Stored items
^^^^^^^^

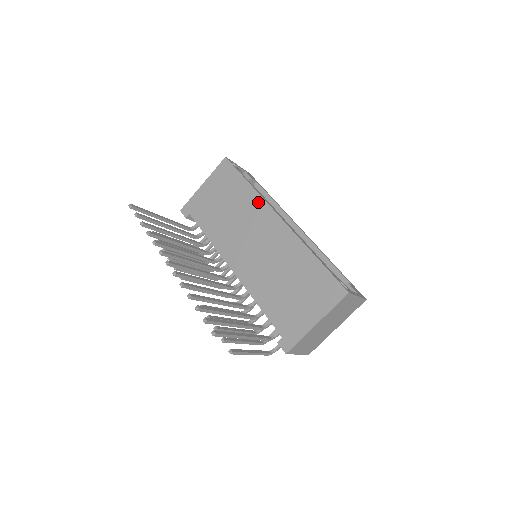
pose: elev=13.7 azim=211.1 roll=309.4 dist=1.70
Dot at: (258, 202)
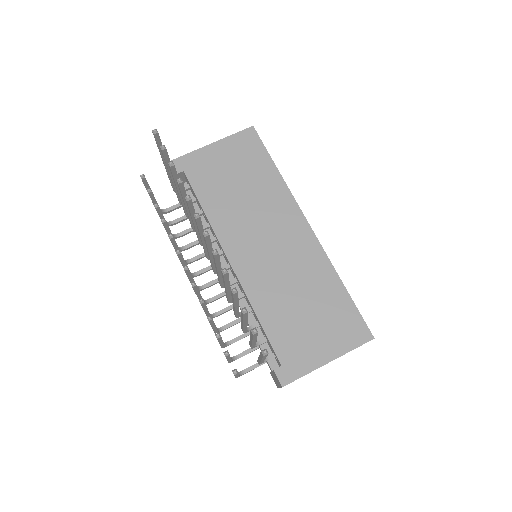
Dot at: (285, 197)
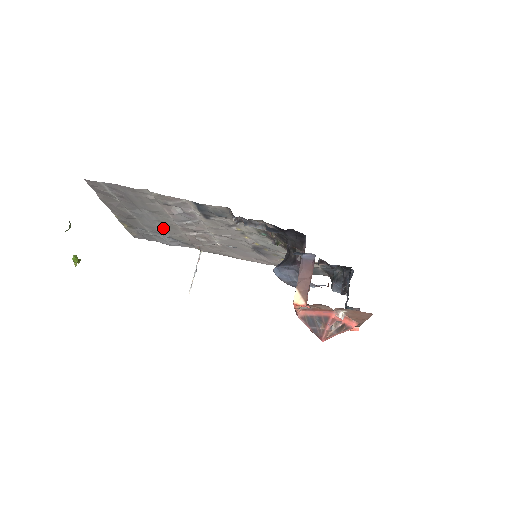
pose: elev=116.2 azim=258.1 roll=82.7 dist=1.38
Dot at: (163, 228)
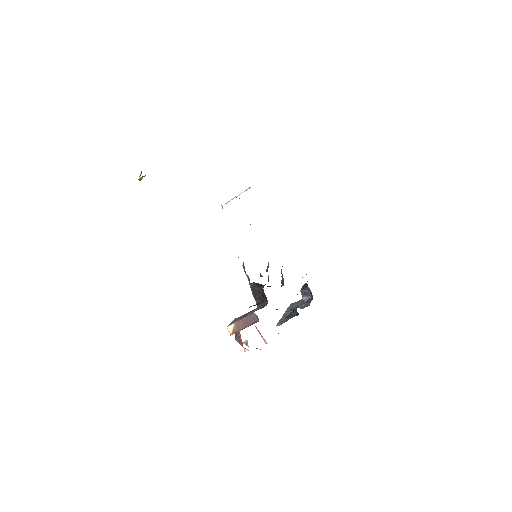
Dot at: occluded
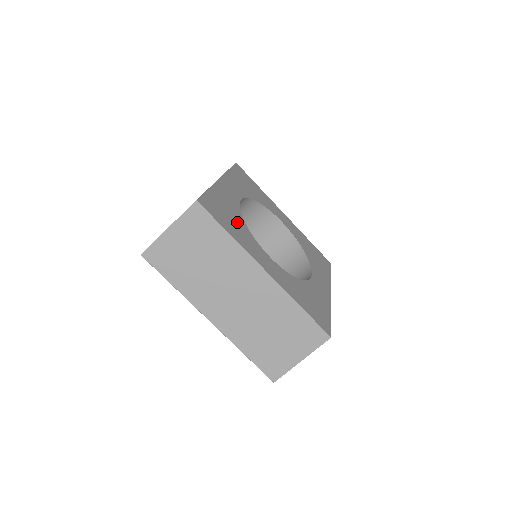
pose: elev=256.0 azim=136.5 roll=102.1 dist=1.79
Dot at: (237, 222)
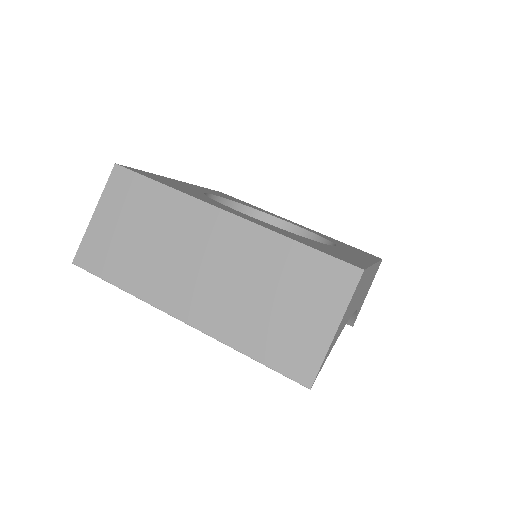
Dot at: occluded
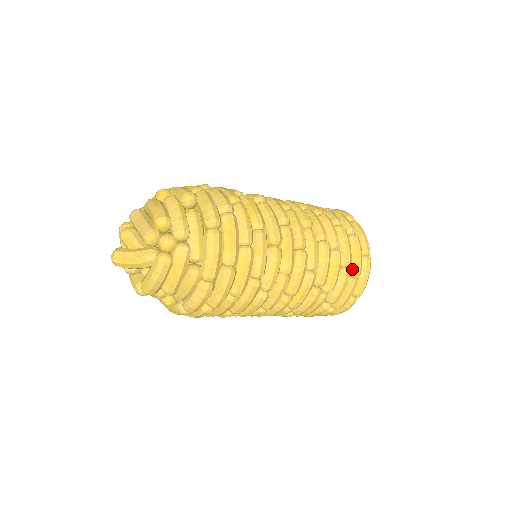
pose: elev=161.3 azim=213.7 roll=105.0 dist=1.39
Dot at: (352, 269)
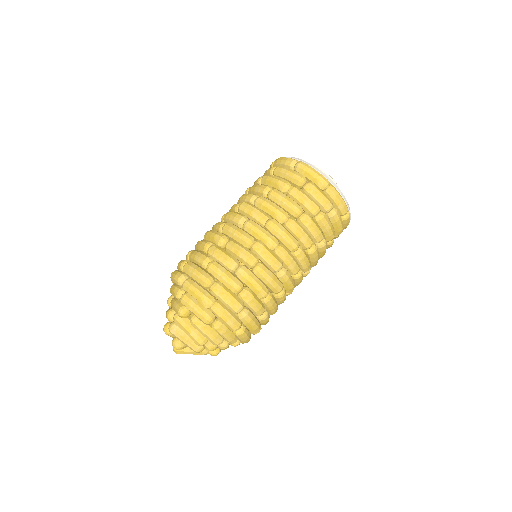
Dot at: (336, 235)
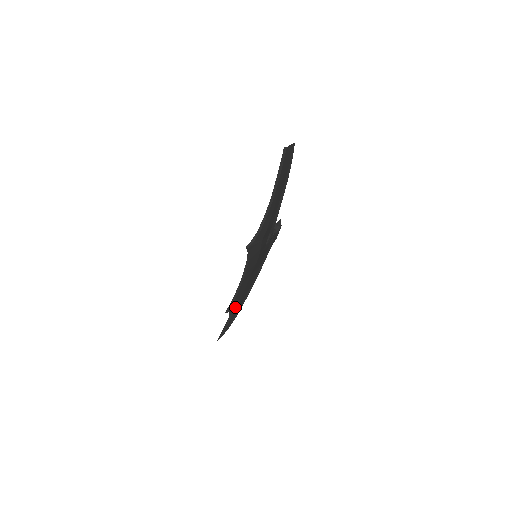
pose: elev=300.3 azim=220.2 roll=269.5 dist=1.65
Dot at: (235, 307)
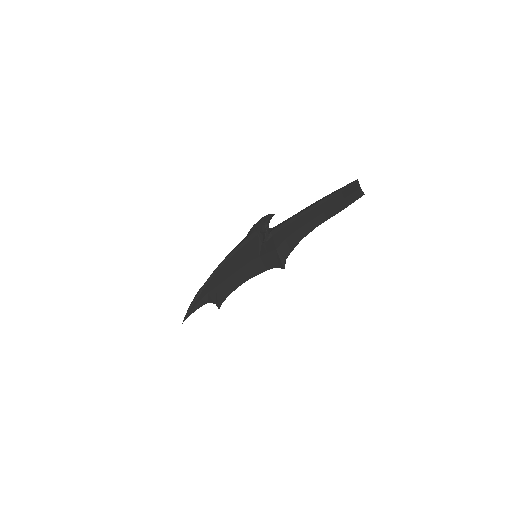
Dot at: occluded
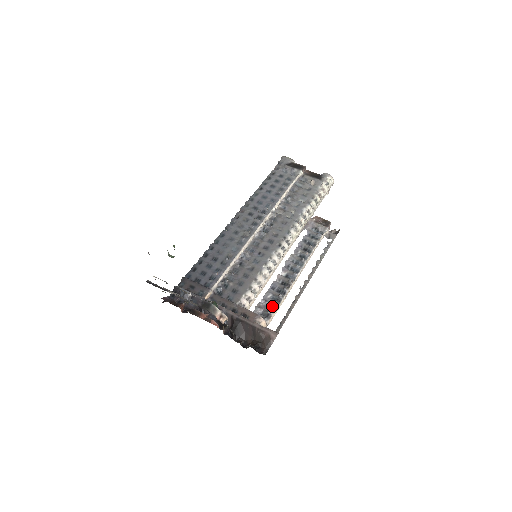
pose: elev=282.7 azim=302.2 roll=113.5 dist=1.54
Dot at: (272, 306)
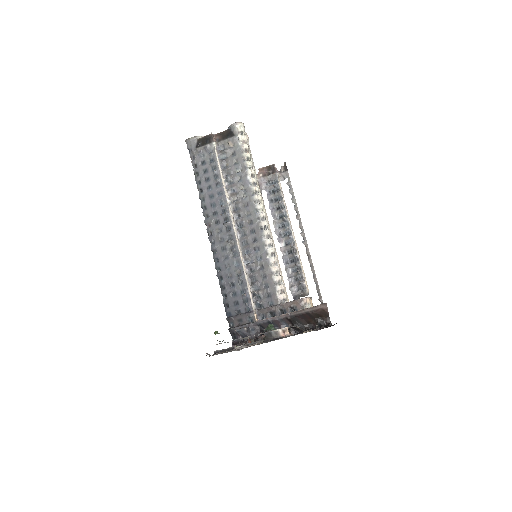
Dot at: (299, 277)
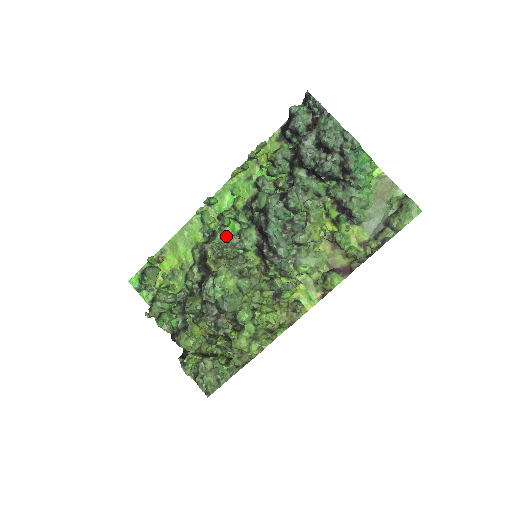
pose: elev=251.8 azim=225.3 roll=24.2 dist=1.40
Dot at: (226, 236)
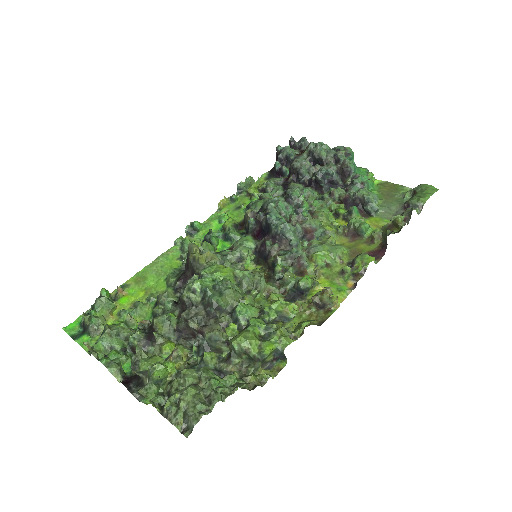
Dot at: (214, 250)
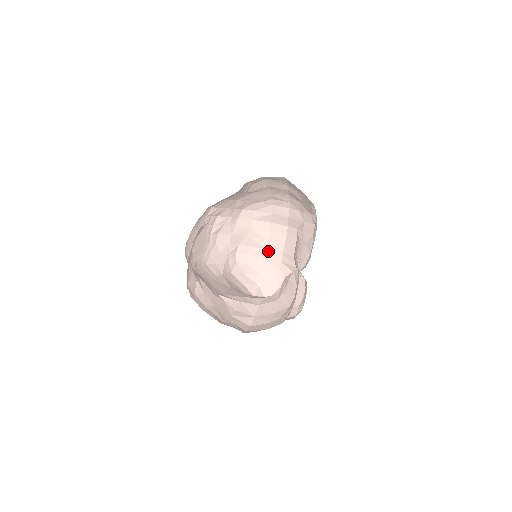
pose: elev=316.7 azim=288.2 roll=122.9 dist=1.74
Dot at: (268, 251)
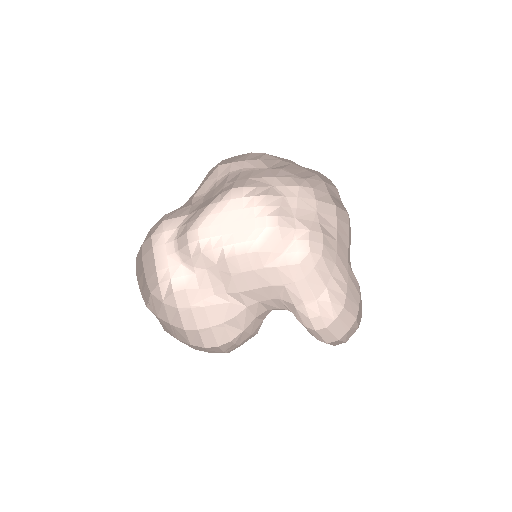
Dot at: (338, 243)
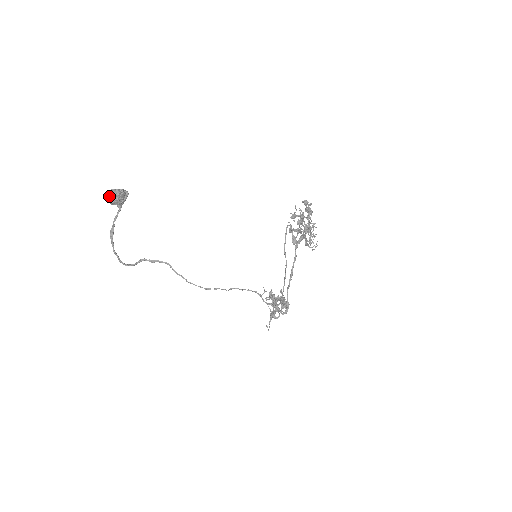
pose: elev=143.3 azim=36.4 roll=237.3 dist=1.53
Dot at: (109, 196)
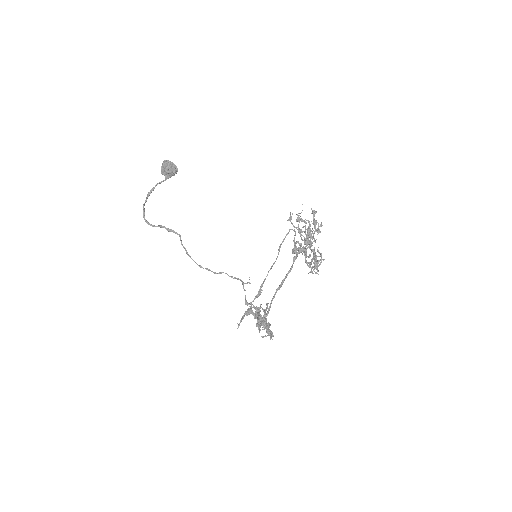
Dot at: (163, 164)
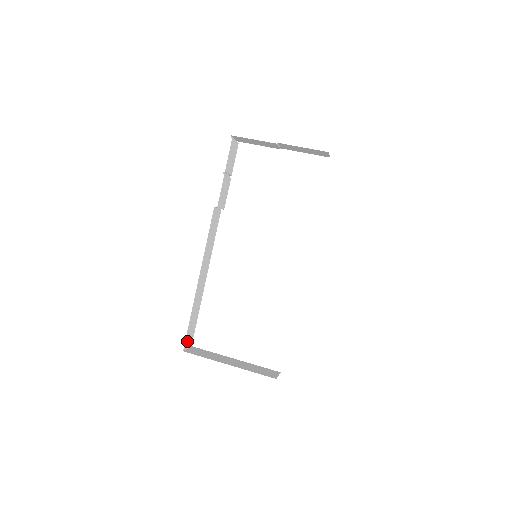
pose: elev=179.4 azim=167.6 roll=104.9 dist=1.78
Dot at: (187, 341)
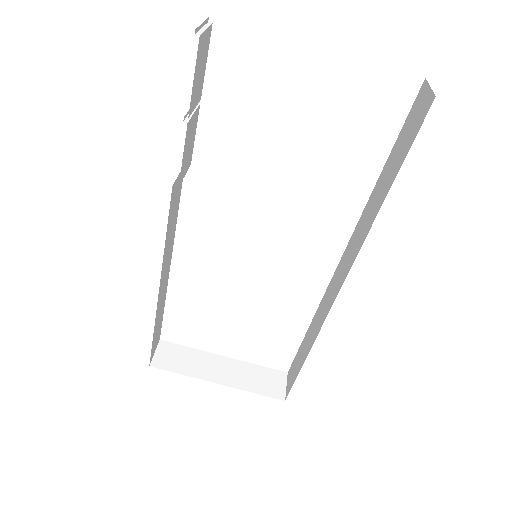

^^^^^^^^

The task –
Copy the rows from their beginning through the line containing "Dot at: (299, 277)", including that line. Leave out the pictures.

Answer to the task –
pose: elev=13.7 azim=211.1 roll=309.4 dist=1.70
Dot at: (258, 202)
Dot at: (285, 197)
pose: elev=116.2 azim=258.1 roll=82.7 dist=1.38
Dot at: (163, 228)
Dot at: occluded
pose: elev=256.0 azim=136.5 roll=102.1 dist=1.79
Dot at: (237, 222)
Dot at: occluded
pose: elev=161.3 azim=213.7 roll=105.0 dist=1.39
Dot at: (352, 269)
Dot at: (336, 235)
pose: elev=300.3 azim=220.2 roll=269.5 dist=1.65
Dot at: (235, 307)
Dot at: occluded
pose: elev=282.7 azim=302.2 roll=113.5 dist=1.54
Dot at: (272, 306)
Dot at: (299, 277)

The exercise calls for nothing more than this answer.